Task objective:
Return the data verbatim, without pictures.

Available data:

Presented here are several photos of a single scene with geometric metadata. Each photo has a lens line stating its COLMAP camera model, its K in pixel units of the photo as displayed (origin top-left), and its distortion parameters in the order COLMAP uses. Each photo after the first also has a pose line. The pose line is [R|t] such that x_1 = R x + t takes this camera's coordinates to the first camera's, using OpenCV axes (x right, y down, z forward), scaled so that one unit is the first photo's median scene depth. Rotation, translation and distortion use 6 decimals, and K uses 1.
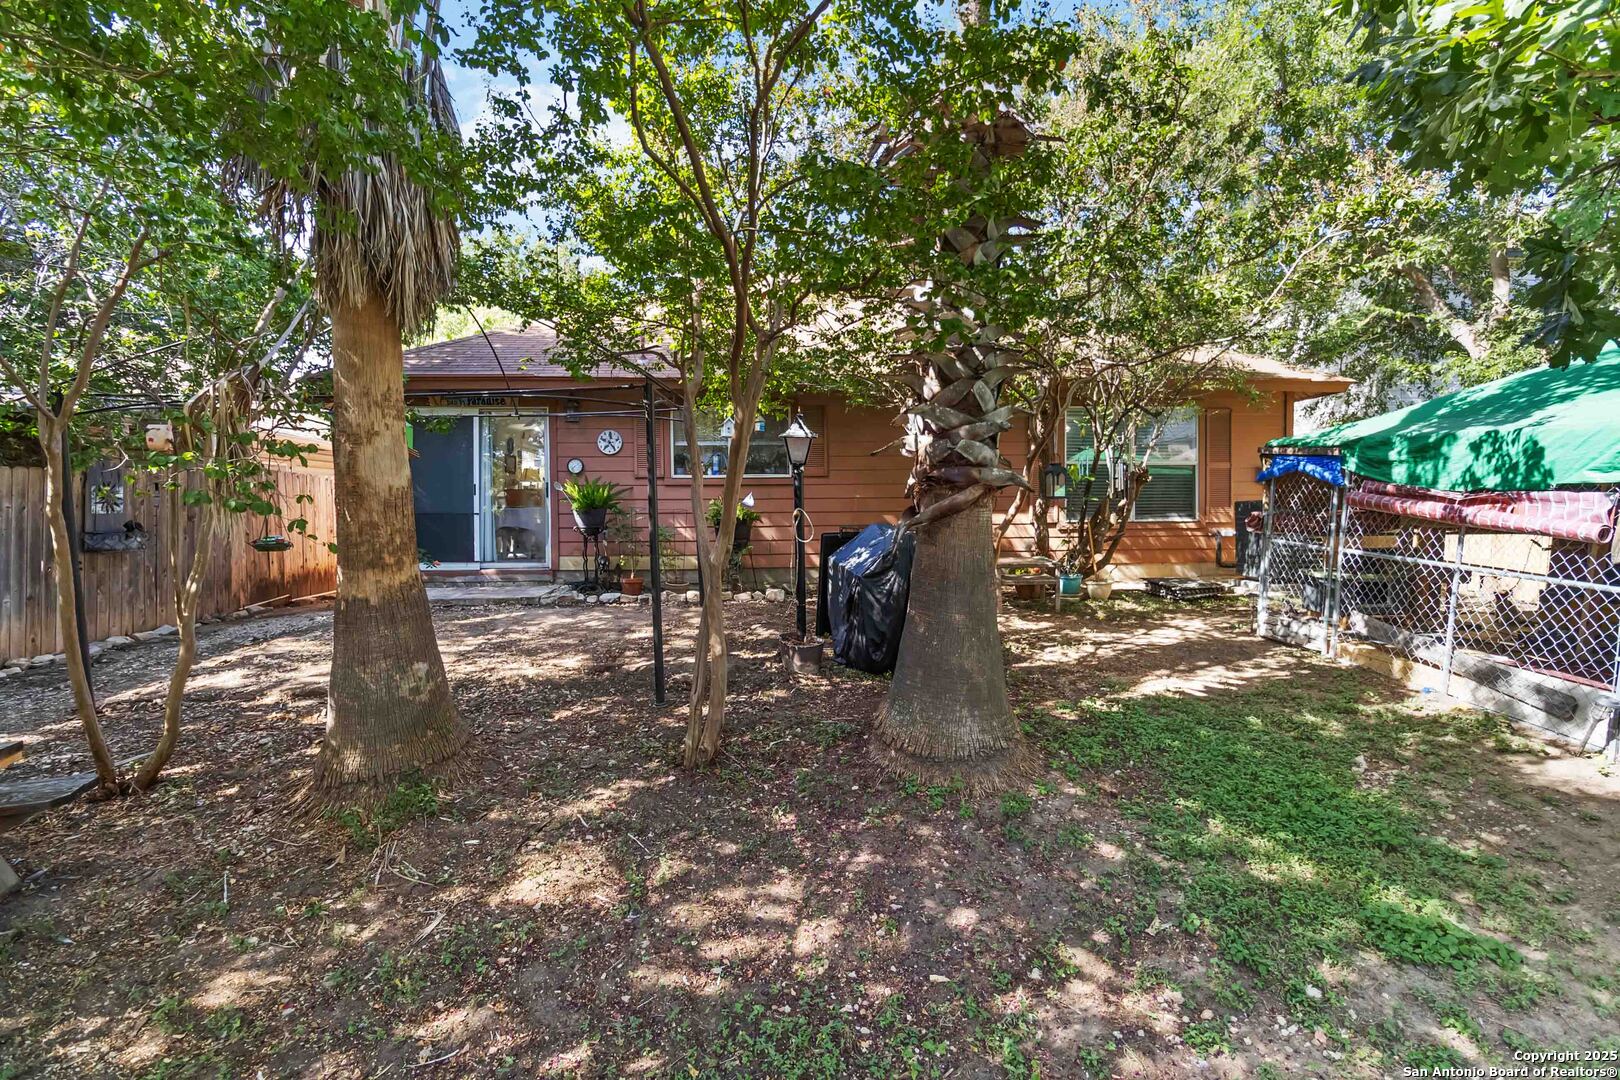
lens RADIAL K [[762.5, 0, 810.0], [0, 762.5, 540.0], [0, 0, 1]] dist [0.003181, 0.000959]
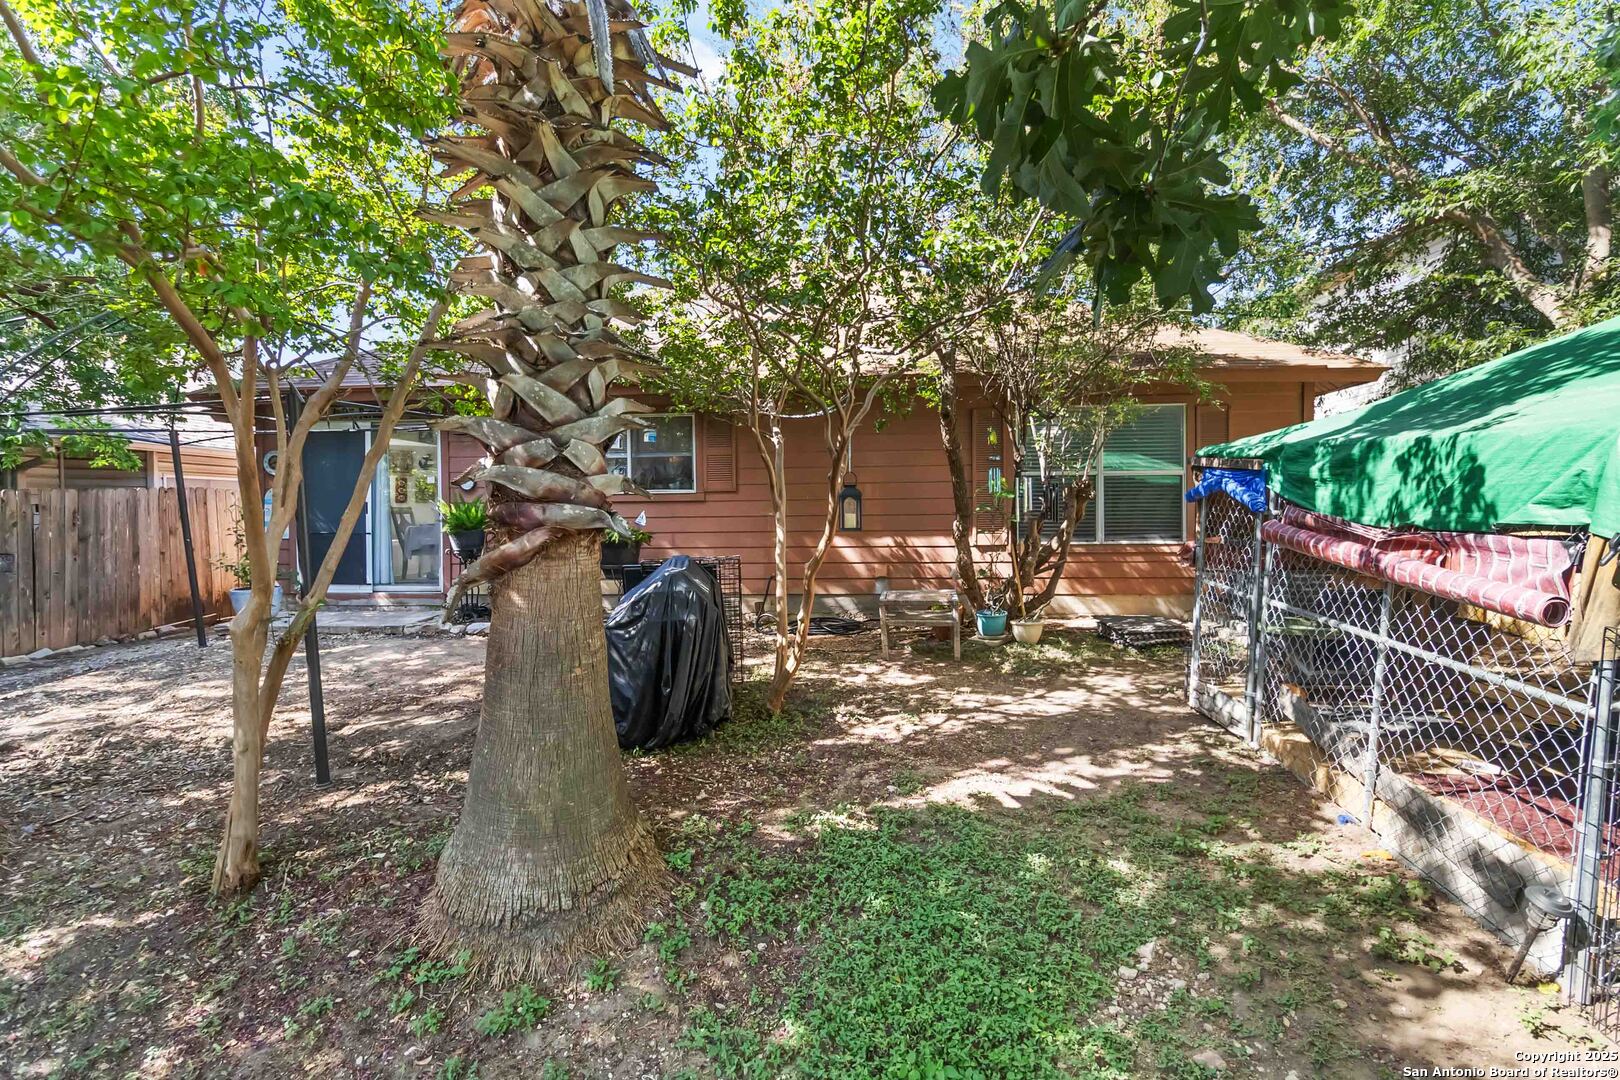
lens RADIAL K [[761.9, 0, 816.8], [0, 761.9, 518.4], [0, 0, 1]] dist [0.001900, 0.000027]
pose [[0.988500, -0.000286, -0.151221, 0.428551], [-0.003912, 0.999615, -0.027463, -0.048882], [0.151170, 0.027739, 0.988118, 0.243340]]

Your solution:
Presented here are several photos of a single scene with geometric metadata. Each photo has a lens line stating its COLMAP camera model, its K in pixel units of the photo as displayed (origin top-left), and its distortion parameters in the order COLMAP uses. Each photo after the first also has a pose line. The pose line is [R|t] such that x_1 = R x + t takes this camera's coordinates to the first camera's, using OpenCV axes (x right, y down, z forward), scaled so that one unit is the first photo's median scene depth. Rotation, translation and distortion use 6 decimals, and K uses 1.
lens RADIAL K [[762.5, 0, 810.0], [0, 762.5, 540.0], [0, 0, 1]] dist [0.003181, 0.000959]
lens RADIAL K [[761.9, 0, 816.8], [0, 761.9, 518.4], [0, 0, 1]] dist [0.001900, 0.000027]
pose [[0.988500, -0.000286, -0.151221, 0.428551], [-0.003912, 0.999615, -0.027463, -0.048882], [0.151170, 0.027739, 0.988118, 0.243340]]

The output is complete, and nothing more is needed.